27 March 2015: Government U-turn leaves public safety at risk from rogue herbalists

The EHPTA and the BHMA has issued a joint press release in response to Professor David Walker’s ‘Report on the Regulation of Herbal Medicines’ published late on Thursday 26 March 2015. Despite previous agreement that statutory regulation could be the only way to safeguard the public from poorly trained and unethical herbal practitioners, in the report Professor Walker recommends voluntary accreditation by the Professional Standards Authority (PSA).
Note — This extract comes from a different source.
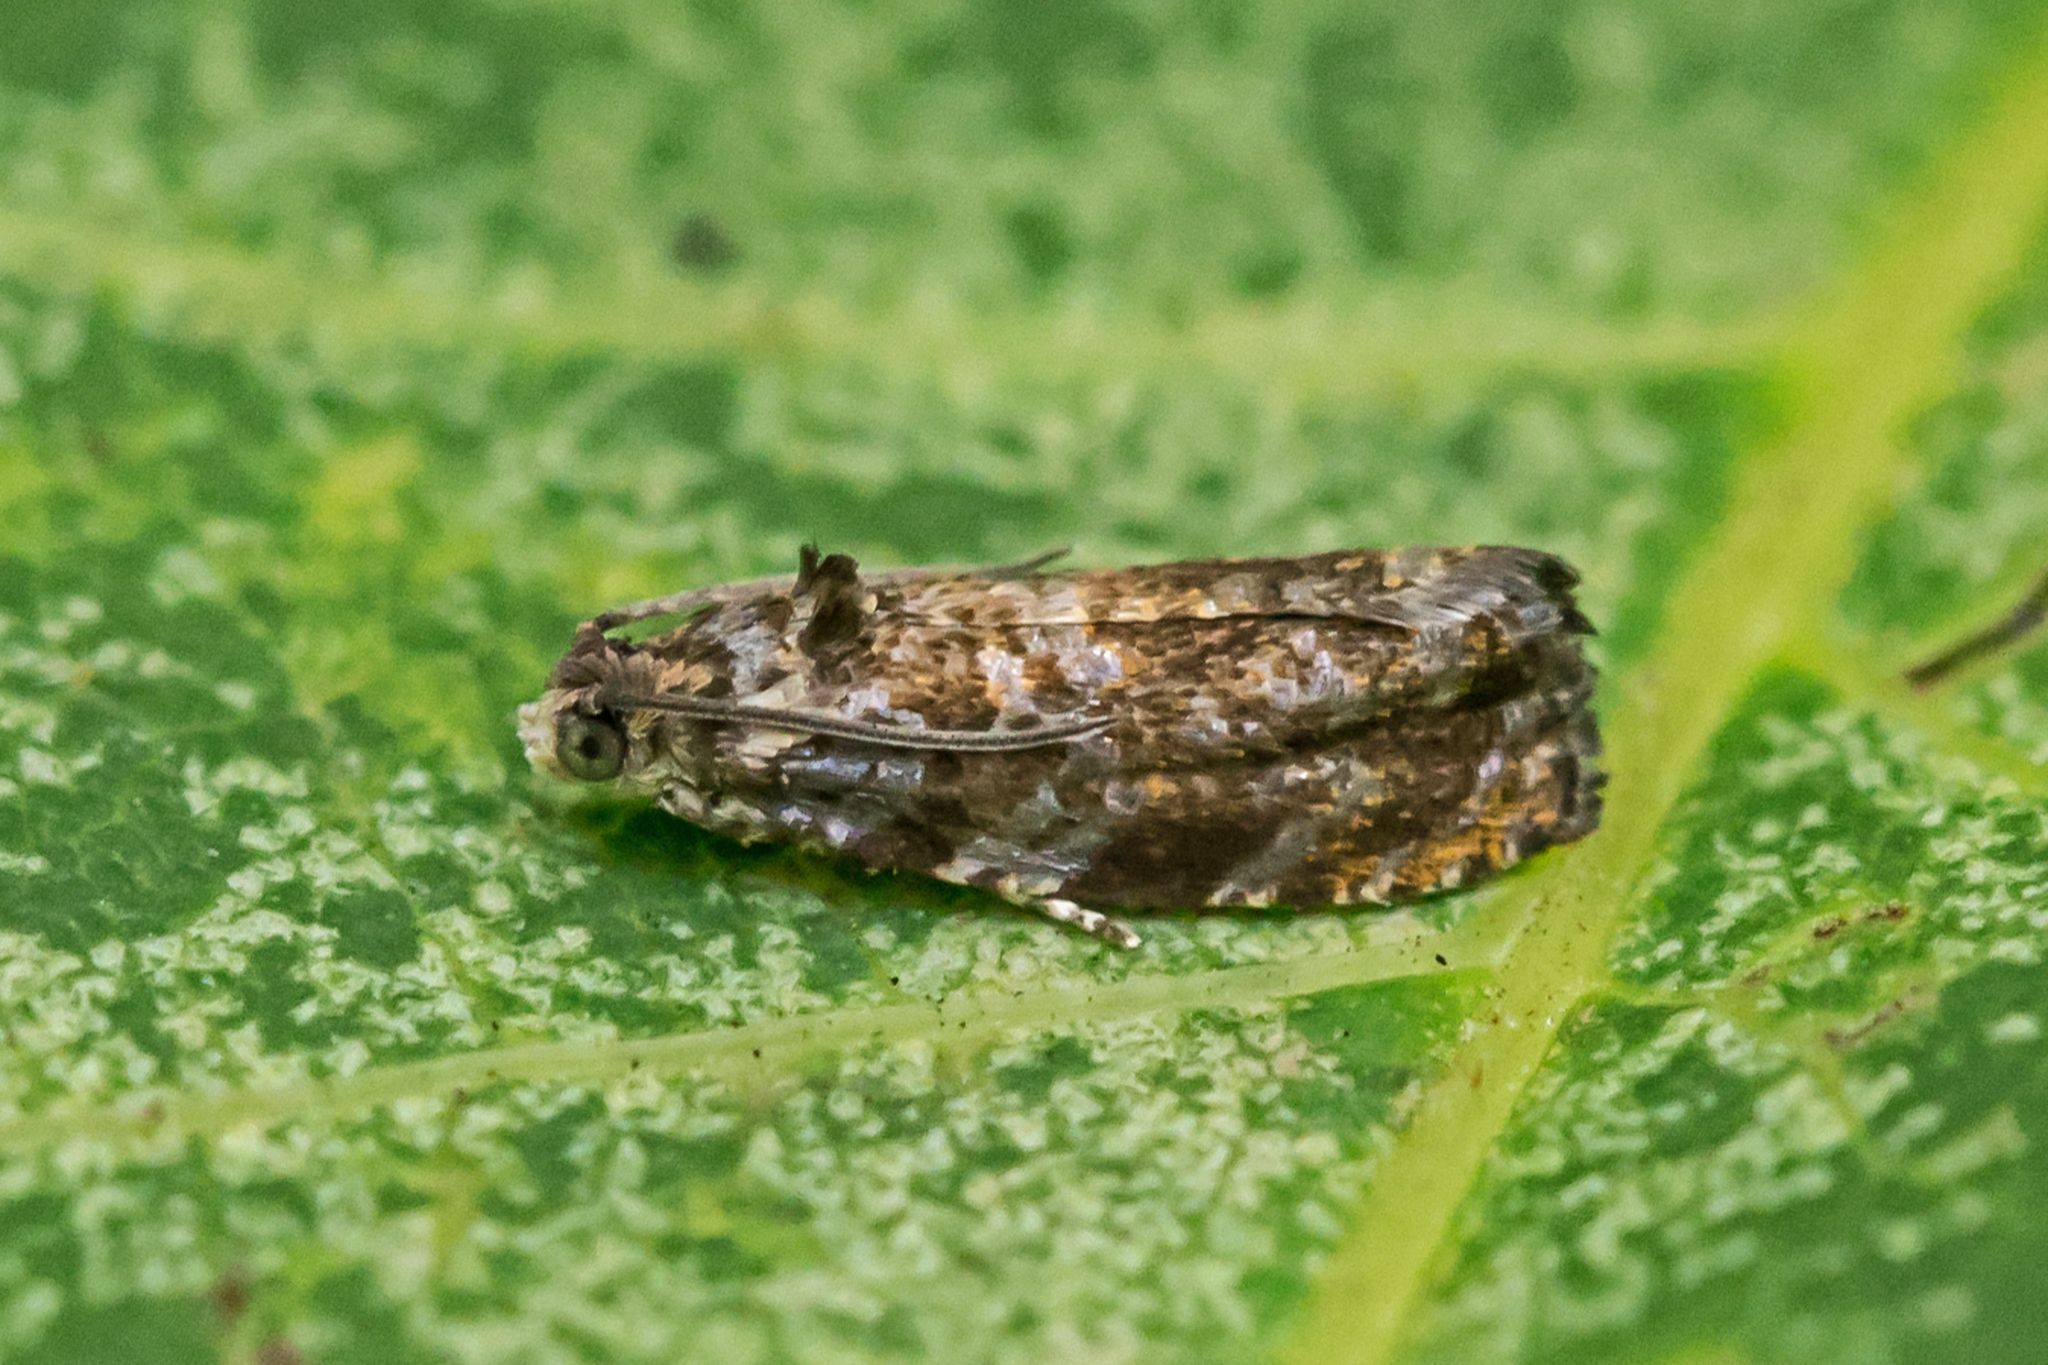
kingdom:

In objection to the recommendation for voluntary accreditation, an open letter to the Department of Health has subsequently been supported and signed by over half of the Herbal Practitioner and Medicines Working Group objecting to the report and calls on the government to reconsider its decision in the interest of public health. Click here for a copy of the full letter. Dr Dick Middleton, Chair of the BHMA said, “The BHMA fundamentally disagrees with the recommendations made by Professor Walker which he has made to the Government under the guise of the Herbal Medicine Practitioners Working Group. We are particularly concerned that at a time when the quality and provenance of herbal food supplements is being questioned in the US and Europe, that there should be a recommendation to consider the supply of herbs supplied by herbal practitioners as herbal food supplements. This will increase the risk to public safety.”